Tekstfragment:
=-=-=-=-=

9. De vrouw heeft geconcludeerd tot afwijzing van het hoger beroep van de man. In incidenteel appel vordert de vrouw:

primair: de vastgestelde zorgregeling op te schorten totdat in de bodemprocedure definitief is beslist op de zorgregeling;

subsidiair:

- indien en voor zover het hof beslist dat de zorgregeling weer opgestart dient te worden, zulks in overleg en in samenspraak met de hulpverlening dient plaats te vinden, waarbij tevens het halen en brengen van [de minderjarige] in samenspraak met de hulpverlening afgesproken dient te worden;

- indien en voor zover het hof beslist dat de zorgregeling nageleefd dient te worden, met dien verstande dat in onderling overleg de dagen dat [de minderjarige] bij de man is zijn gewijzigd, de man te veroordelen tot nakoming van deze zorgregeling op straffe van een dwangsom van € 250,- voor iedere dag en iedere keer dat de man de zorgregeling niet nakomt;

- de man te veroordelen in de kosten van dit geding.

10. In het incidentele appel heeft de man geconcludeerd tot afwijzing van de vorderingen van de vrouw en te bepalen dat de zorgregeling per direct hervat dient te worden.

=-=-=-=-=

Opdracht: Geef het tekstfragment letterlijk weer van "- de man te" tot en met "dient te worden.". De items hierna staan los van het tekstfragment.

(Items uit de verzameling)

=-=-=-=-=

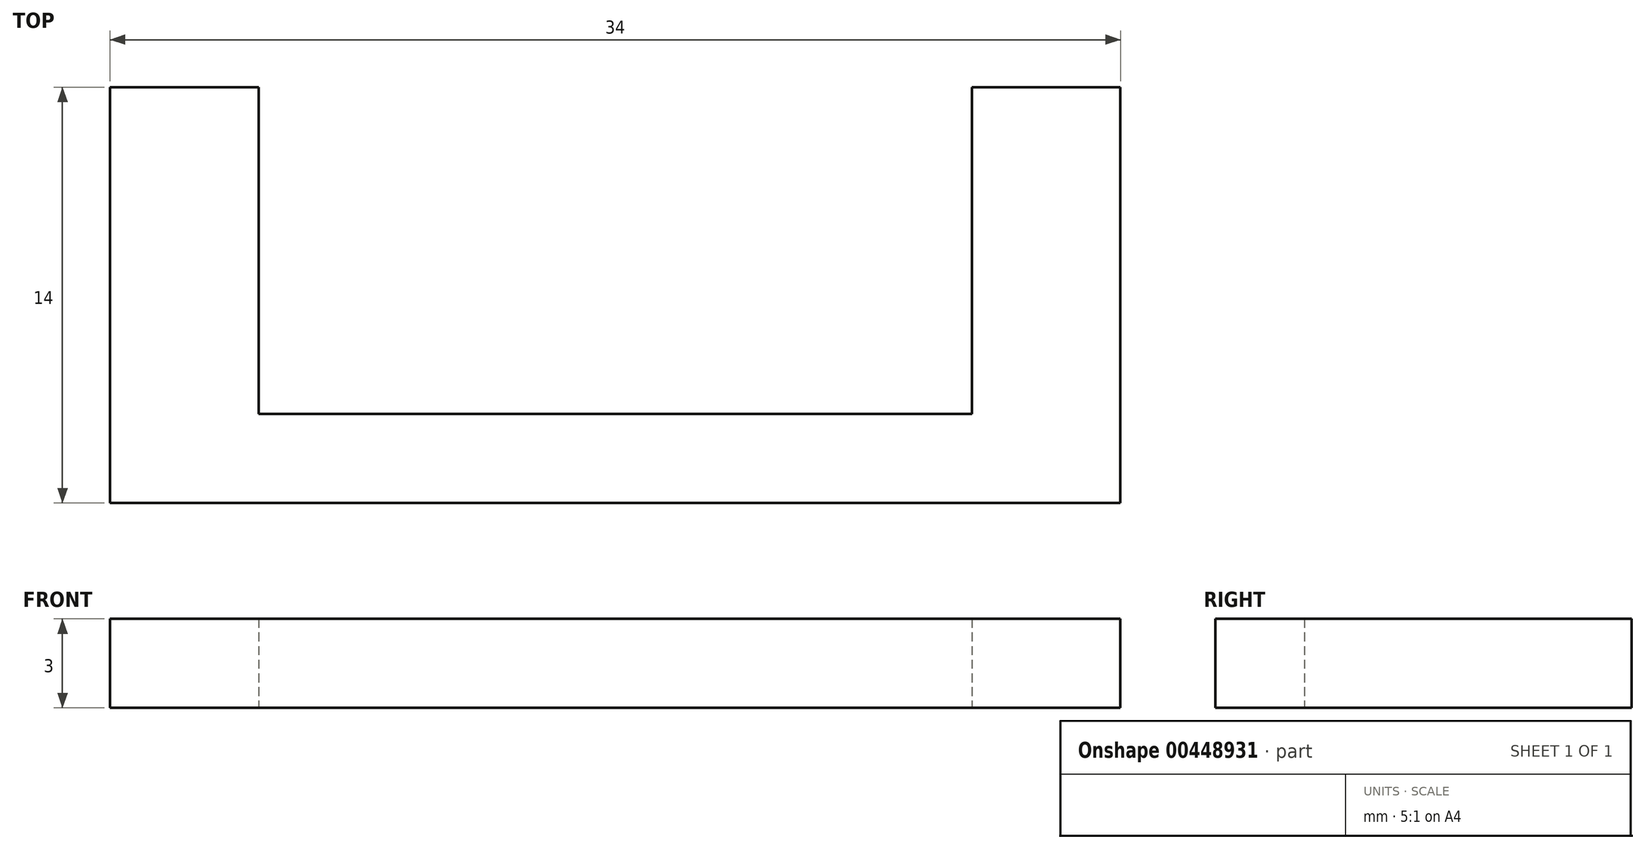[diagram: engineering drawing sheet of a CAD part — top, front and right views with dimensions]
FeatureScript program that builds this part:
annotation { "Feature Type Name" : "Feature", "Feature Type Description" : "" }
export const myFeature = defineFeature(function(context is Context, id is Id, definition is map)
    precondition{}
    {
        {
            var Q0;
            Q0=qCreatedBy(makeId("Top.planeOp"),FACE);
            var sketch = newSketch(context, id + "F0", { "sketchPlane" : qUnion([Q0])});
            skLineSegment(sketch, "E0.bottom", {"start": v(9.27, -13.95) * mm, "end": v(43.27, -13.95) * mm});
            skLineSegment(sketch, "E0.top", {"start": v(9.27, -16.95) * mm, "end": v(43.27, -16.95) * mm});
            skLineSegment(sketch, "E0.left", {"start": v(9.27, -13.95) * mm, "end": v(9.27, -16.95) * mm});
            skLineSegment(sketch, "E0.right", {"start": v(43.27, -13.95) * mm, "end": v(43.27, -16.95) * mm});
            skLineSegment(sketch, "E1.bottom", {"start": v(9.27, -16.95) * mm, "end": v(14.27, -16.95) * mm});
            skLineSegment(sketch, "E1.top", {"start": v(9.27, -2.95) * mm, "end": v(14.27, -2.95) * mm});
            skLineSegment(sketch, "E1.left", {"start": v(9.27, -16.95) * mm, "end": v(9.27, -2.95) * mm});
            skLineSegment(sketch, "E1.right", {"start": v(14.27, -16.95) * mm, "end": v(14.27, -2.95) * mm});
            skLineSegment(sketch, "E2.bottom", {"start": v(43.27, -16.95) * mm, "end": v(38.27, -16.95) * mm});
            skLineSegment(sketch, "E2.top", {"start": v(43.27, -2.95) * mm, "end": v(38.27, -2.95) * mm});
            skLineSegment(sketch, "E2.left", {"start": v(43.27, -16.95) * mm, "end": v(43.27, -2.95) * mm});
            skLineSegment(sketch, "E2.right", {"start": v(38.27, -16.95) * mm, "end": v(38.27, -2.95) * mm});
            skSolve(sketch);
        }
        {
            var Q0;
            {var subQ5=sQuery(id+"F0.wireOp",EDGE,"E1.top");Q0=makeQuery(id+"F0.imprint","IMPRINT",FACE,{"disambiguationData":[TD([[makeQuery(id+"F0.imprint","IMPRINT",EDGE,{"derivedFrom":subQ5}),-1.0]])]});}
            var Q1;
            {var subQ5=sQuery(id+"F0.wireOp",EDGE,"E1.bottom");Q1=makeQuery(id+"F0.imprint","IMPRINT",FACE,{"disambiguationData":[TD([[makeQuery(id+"F0.imprint","IMPRINT",EDGE,{"derivedFrom":subQ5}),1.0]])]});}
            var Q2;
            {var subQ5=sQuery(id+"F0.wireOp",EDGE,"E0.top");Q2=makeQuery(id+"F0.imprint","IMPRINT",FACE,{"disambiguationData":[TD([[makeQuery(id+"F0.imprint","IMPRINT",EDGE,{"derivedFrom":subQ5}),1.0]])]});}
            var Q3;
            {var subQ5=sQuery(id+"F0.wireOp",EDGE,"E2.bottom");Q3=makeQuery(id+"F0.imprint","IMPRINT",FACE,{"disambiguationData":[TD([[makeQuery(id+"F0.imprint","IMPRINT",EDGE,{"derivedFrom":subQ5}),-1.0]])]});}
            var Q4;
            {var subQ5=sQuery(id+"F0.wireOp",EDGE,"E2.top");Q4=makeQuery(id+"F0.imprint","IMPRINT",FACE,{"disambiguationData":[TD([[makeQuery(id+"F0.imprint","IMPRINT",EDGE,{"derivedFrom":subQ5}),1.0]])]});}
            extrude(context, id + "F1", {"entities" : qUnion([Q0, Q1, Q2, Q3, Q4]), "depth" : 3 * mm});
        }
    });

=-=-=-=-=

Antwoord:
- de man te veroordelen in de kosten van dit geding.

10. In het incidentele appel heeft de man geconcludeerd tot afwijzing van de vorderingen van de vrouw en te bepalen dat de zorgregeling per direct hervat dient te worden.